Thorsten Heins, CEO of RIM will be showcasing the first BB10 smartphone in New York on Wednesday the 30th of January. A high profile marketing campaign is planned which includes a Super Bowl ad.
So far, previews of the new BB10 operating system have received mainly positive reviews. Research In Motion stock has almost tripled to $16.18 from a nine year low in September, although it is still nearly 90 percent below their 2008 peak of $147.
It would be a real shame to lose such an iconic brand as BlackBerry. Their range of smartphones were very popular 10 years ago, and adopted by many business men who needed cutting edge email support on the move. The use of physical QWERTY keyboards was also a strong selling point. The president of America, Barack Obama apparently couldn’t part with his when he took office. Talkshow host Oprah Winfrey said it was one of her ‘favourite things’.
It may be hard to contemplate now, but there was a time when they had the nickname of ‘CrackBerry’. They were that popular.
The iPhone marked the downfall for Blackberry smartphones. In 2007 Apple created a phone that could do so much more than just deal with email and make phone calls. Games, music and movies were key on the ‘features list’. Then Android was released to offer a similar solution to a wider ‘non Apple’ audience.
The Blackberry subscriber worldwide base peaked at 80 million. Research firm IDC recorded shipment drops from 46 percent in 2008 to 2 percent in 2012. Staggering declines in a four year period. The majority of smartphones being used today are either iOS or Android.

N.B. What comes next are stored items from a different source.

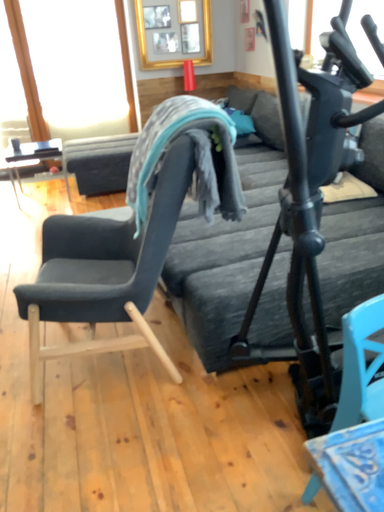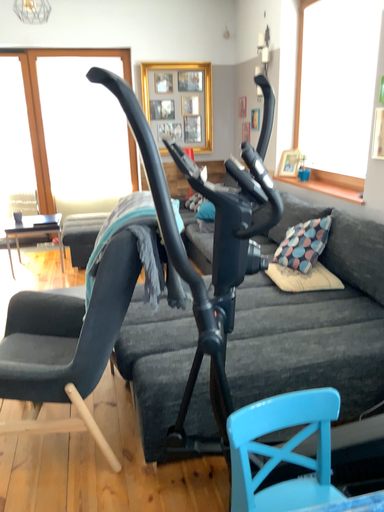
Question: How did the camera likely rotate when shooting the video?

Choices:
 (A) rotated upward
 (B) rotated downward

Answer: (A)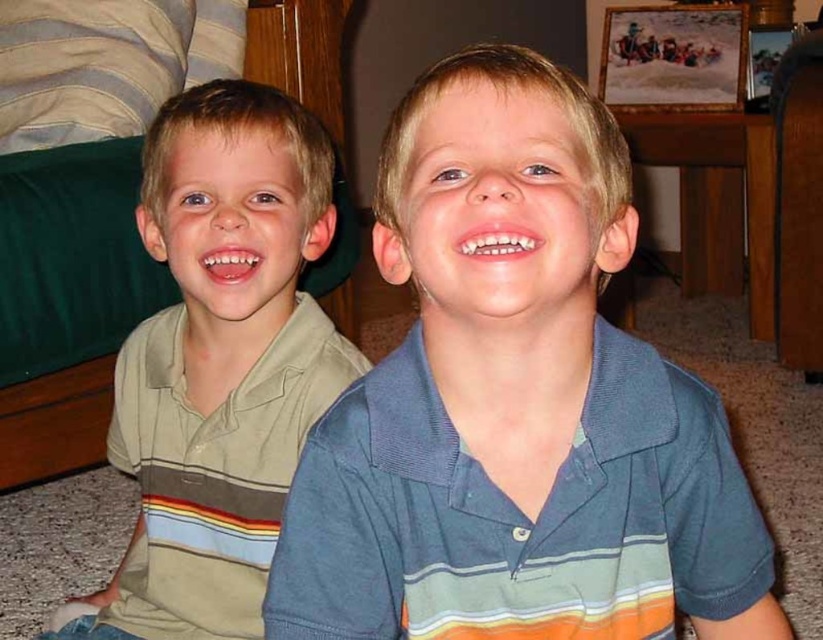
Does blue striped polo shirt at center have a smaller size compared to light brown striped polo shirt at left?

Indeed, blue striped polo shirt at center has a smaller size compared to light brown striped polo shirt at left.

This screenshot has height=640, width=823. What do you see at coordinates (515, 404) in the screenshot? I see `blue striped polo shirt at center` at bounding box center [515, 404].

This screenshot has height=640, width=823. What do you see at coordinates (515, 404) in the screenshot? I see `blue striped polo shirt at center` at bounding box center [515, 404].

At what (x,y) coordinates should I click in order to perform the action: click on blue striped polo shirt at center. Please return your answer as a coordinate pair (x, y). This screenshot has width=823, height=640. Looking at the image, I should click on (515, 404).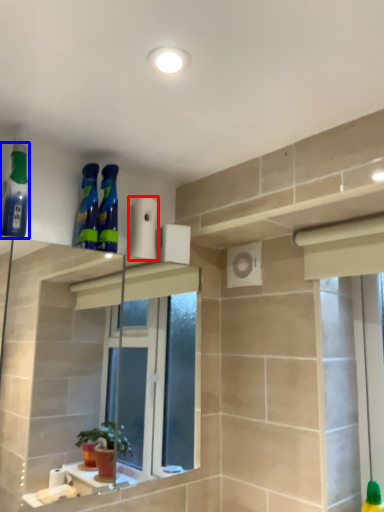
Question: Which of the following is the closest to the observer, toilet paper (highlighted by a red box) or cleaning product (highlighted by a blue box)?

Choices:
 (A) toilet paper
 (B) cleaning product

Answer: (B)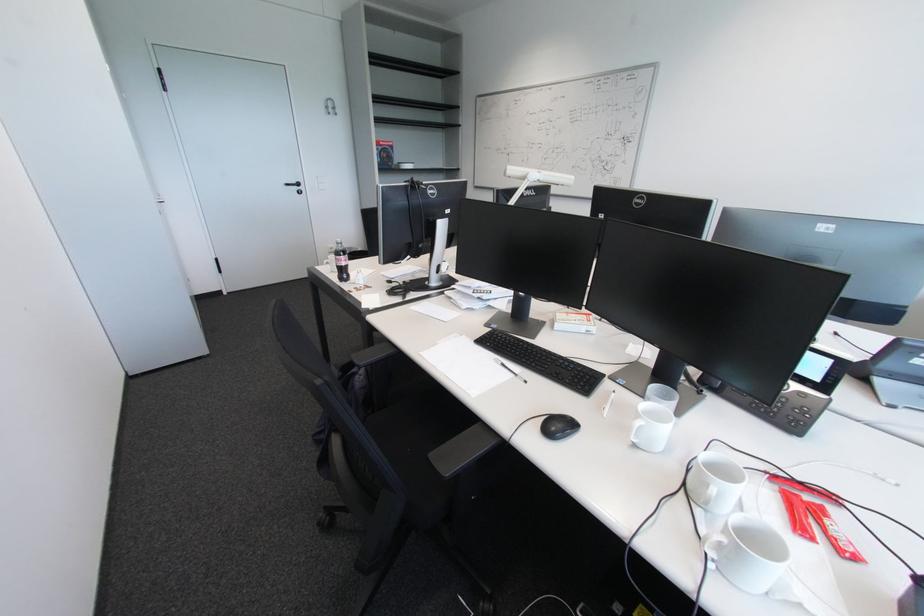
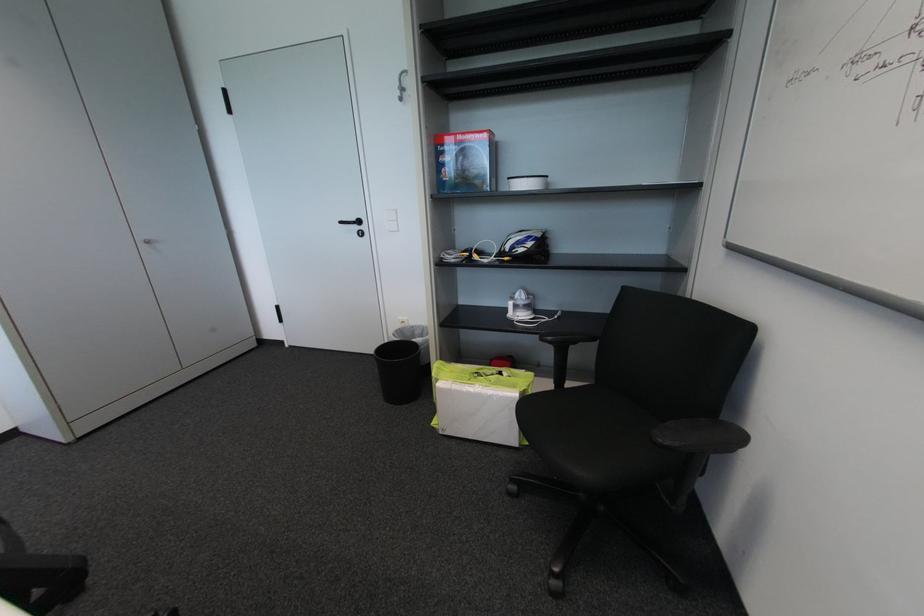
Question: I am providing you with two images of the same scene from different viewpoints. Please identify which objects are invisible in image2.

Choices:
 (A) bicycle helmet
 (B) red cardboard box
 (C) lime green tote bag
 (D) none of these

Answer: (D)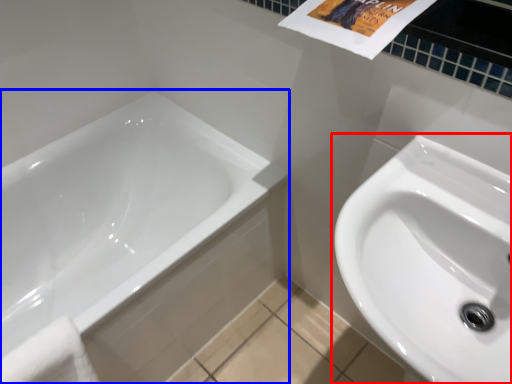
Question: Among these objects, which one is farthest to the camera, sink (highlighted by a red box) or bathtub (highlighted by a blue box)?

Choices:
 (A) sink
 (B) bathtub

Answer: (B)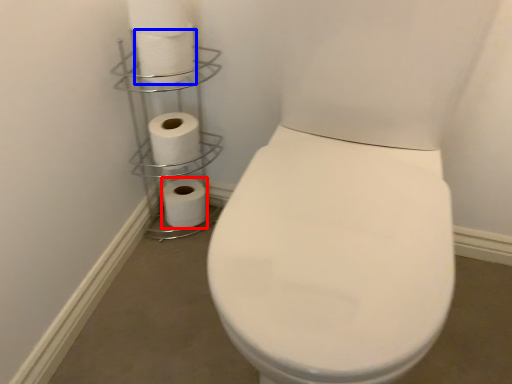
Question: Which point is further to the camera, toilet paper (highlighted by a red box) or toilet paper (highlighted by a blue box)?

Choices:
 (A) toilet paper
 (B) toilet paper

Answer: (A)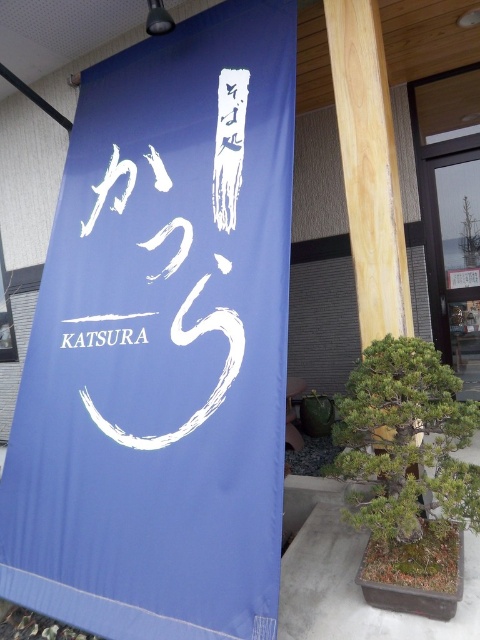
You are an interior designer planning to hang a new decoration in this space. The decoration is 1.2 meters wide. The blue fabric sign at center and the green leafy plant at lower right are already present. Which object can the new decoration be placed next to without overlapping, considering their sizes?

The blue fabric sign at center has a larger size compared to green leafy plant at lower right. Since the new decoration is 1.2 meters wide, it would be better placed next to the blue fabric sign at center as it likely has more space available due to its larger size.

You are standing in front of the entrance and need to place a new decorative item between the blue fabric sign at center and the green leafy plant at lower right. Where should you place it so it is between them?

The blue fabric sign at center is above the green leafy plant at lower right, so placing the new decorative item between them would require positioning it below the blue fabric sign at center and above the green leafy plant at lower right.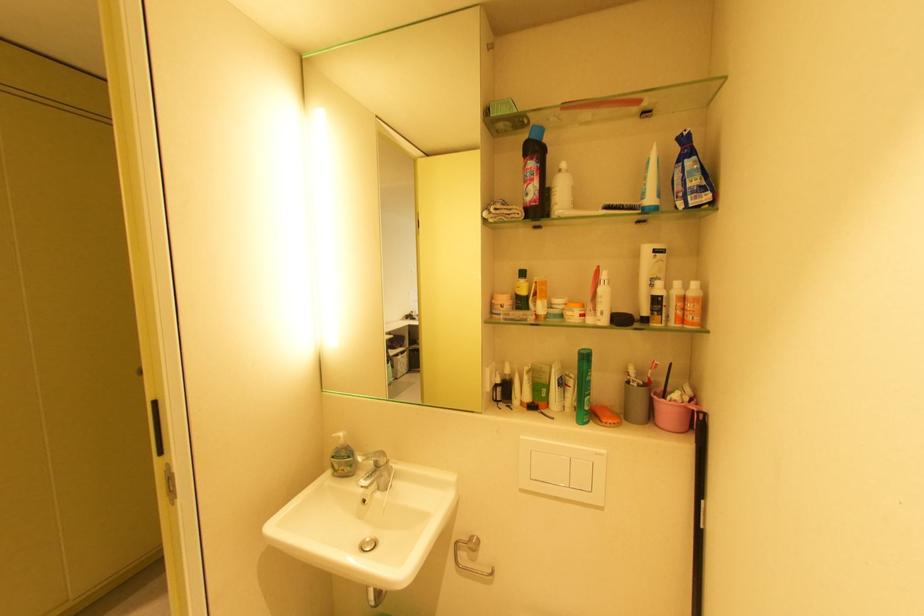
Describe the element at coordinates (533, 174) in the screenshot. I see `the black plastic bottle` at that location.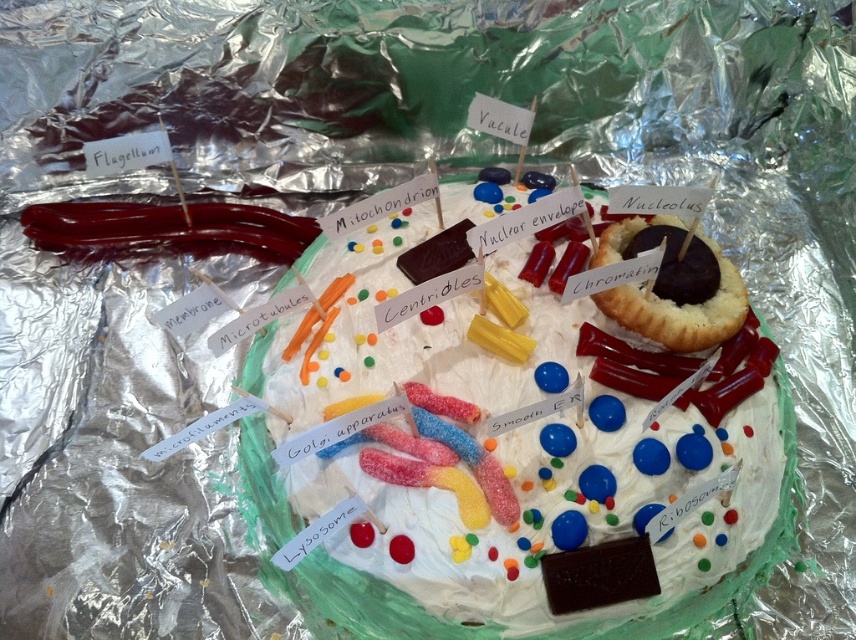
You are standing 5 feet away from the cell model. You want to reach the point at coordinates point (666,612) without moving your feet. Can you extend your arm to touch it?

The distance of point (666,612) from camera is 3.70 feet, so yes, you can extend your arm to touch it since it is within reach.

You are a student observing this cell model made of food items. You notice the smooth chocolate cake at center and the chocolate cake at upper right. Which part of the cell is taller?

The smooth chocolate cake at center is much taller than the chocolate cake at upper right. Therefore, the smooth chocolate cake at center represents the taller part of the cell in this model.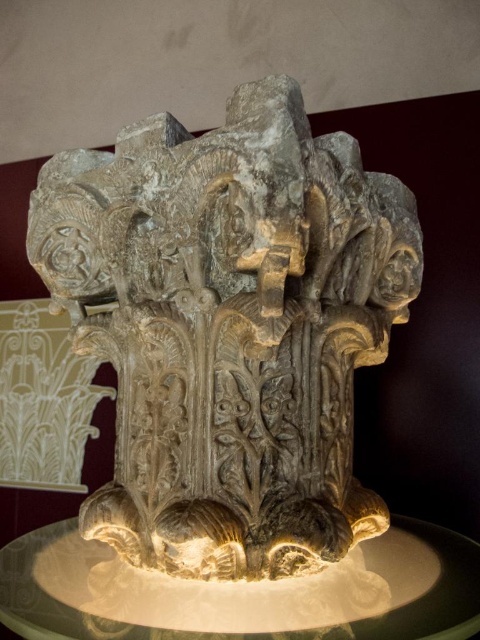
You are an art conservator examining the stone capital displayed on the pedestal. From your vantage point, which object is closer to you between the carved stone sculpture at center and the satin gold pedestal at center?

The carved stone sculpture at center is closer to you than the satin gold pedestal at center, which is positioned behind it.

You are an art conservator examining the stone capital. You notice two points on the capital marked as point 1 at coordinates point (147,449) and point 2 at coordinates point (398,620). Which point is closer to your current position?

Point (147,449) is further to the camera than point (398,620), so point (398,620) is closer to your current position.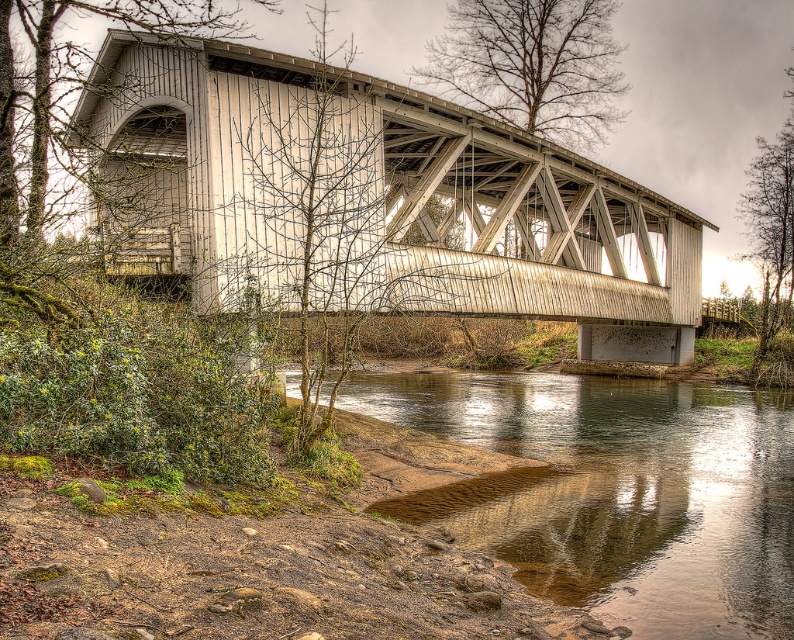
Question: Can you confirm if white wooden bridge at center is wider than brown sedimentary river at lower center?

Choices:
 (A) no
 (B) yes

Answer: (B)

Question: Which point appears closest to the camera in this image?

Choices:
 (A) (422, 291)
 (B) (584, 525)

Answer: (B)

Question: Which point is farther from the camera taking this photo?

Choices:
 (A) (576, 536)
 (B) (494, 168)

Answer: (B)

Question: Does white wooden bridge at center have a greater width compared to brown sedimentary river at lower center?

Choices:
 (A) no
 (B) yes

Answer: (B)

Question: Is white wooden bridge at center wider than brown sedimentary river at lower center?

Choices:
 (A) yes
 (B) no

Answer: (A)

The new range of Blackberry phones have been slow to arrive. The company have had to announce delays. Initially they were meant to launch early 2012, but the company delayed until late 2012. A few months later, another announcement was made to early 2013 missing the end of year sales. These delays cost $70 billion in shareholder wealth and more than 5,000 jobs.
Thorsten Heins will showcase the phone on Wednesday with availability shortly afterwards. No prices have been confirmed yet.
Rick Costanzo, RIM’s executive vice president of global sales said “Historically there have been areas that have not been our strongest points. Not only have we caught up, but we may even be better than some of the competition now.”
Kitguru says: Its make or break time.